German editor and writer

Franz Schoenberner (December 18, 1892 – April 11, 1970) was a German editor and writer.

==Life and works==
Franz Schoenberner grew up as the eleventh child of a pastor in Berlin. From 1911 to 1914, he studied literature and art history in Berlin and Munich. From 1923 to 1925, he was editor of the Auslandpost, the literary supplement of the Allgemeine Zeitung and the weekly radio Süddeutscher Rundfunk. In 1927, he was the successor of Georg Hirth as editor of the Art Nouveau journal Jugend. Schoenberner became an associate of Thomas Theodor Heine and from November 1929 to March 1933, the last editor of Simplicissimus, before Hitler's seizure of power. The editors and authors of Simplicissimus came into conflict with the Nazi's and many fled Germany for their lives. Schoenberner and his wife, novelist Ellie Nerac, followed Heine on 20 March 1933 to exile in Switzerland and then to France where he lived in Roquebrune-Cap-Martin on the French Riviera. During this time he published articles in Klaus Mann's exile magazine Die Sammlung and the social democratic Zurcher Zeitung.

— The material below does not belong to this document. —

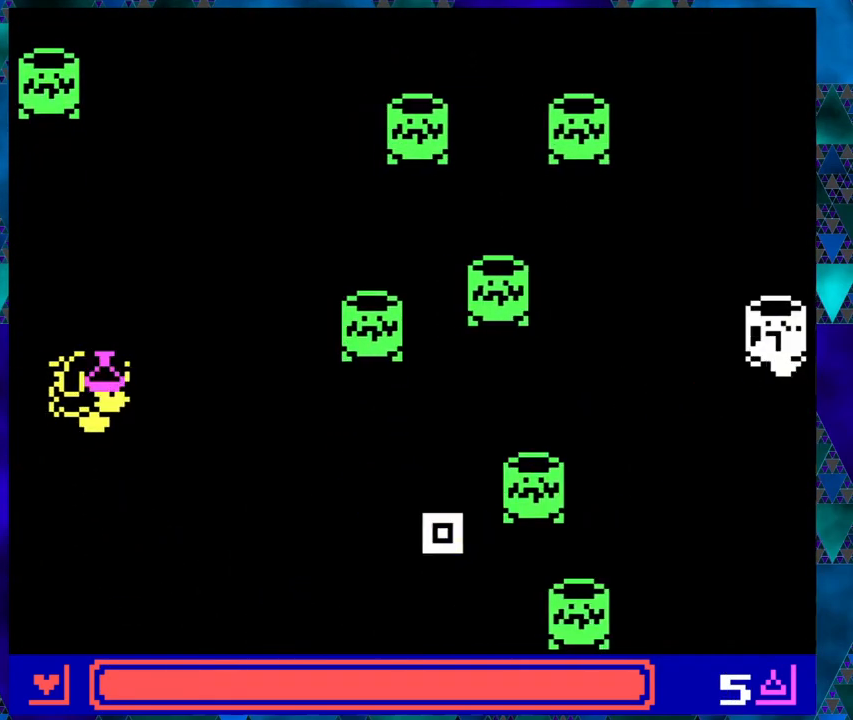
{"buttons": ["DPAD_RIGHT"], "left_stick": "right", "events": [[50, "B", "up"], [283, "left_stick", "center"], [333, "left_stick", "right"], [500, "DPAD_RIGHT", "down"]]}
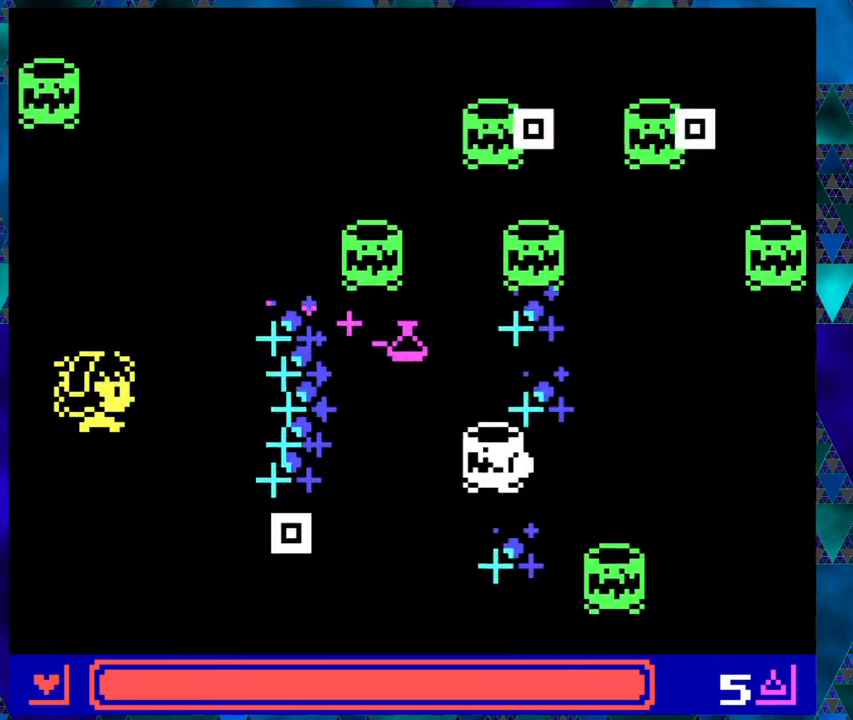
{"buttons": ["B"], "left_stick": "right", "events": [[33, "DPAD_UP", "down"], [50, "DPAD_RIGHT", "up"], [333, "DPAD_RIGHT", "down"], [333, "DPAD_UP", "up"], [467, "B", "down"], [483, "DPAD_RIGHT", "up"]]}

After war broke out in 1939, he was re-located to France, where he was interned as an "alien enemy". His detention camp was the former brick works Les Milles, in Toulon. There he met many artists and writers, such as Max Ernst, Walter Hasenclever and Lion Feuchtwanger. In 1941, he fled with the help of the refugee organization "Emergency Rescue Committee" to Marseille, then Lisbon and on to New York City. In New York he published the first volume of his memoirs Confessions of a European Intellectual (1946) which described his years in Germany. The second volume, The Inside Story of an Outsider, was published in 1949, about his eight years in exile.

In 1951, he fell down a flight of stairs after an assault, and spent rest of his life in a wheelchair paralyzed from the waist down. His experience and thoughts were worked into the third volume of his memoirs, You Still Have Your Head: Excursions from Immobility.

In 1965 Schoenberner returned to Germany on a visit, after 32 years away from his home country. He died in 1970, in Teaneck, New Jersey.

==Works==
- Confessions of a European Intellectual. New York: MacMillan 1946.
- The Inside Story of an Outsider. New York: MacMillan 1949.
- You Still Have Your Head: Excursions from Immobility. New York: MacMillan 1957.
- Der Weg der Vernunft und andere Aufsätze. Icking und München: Kreisselmeier Verlag 1969.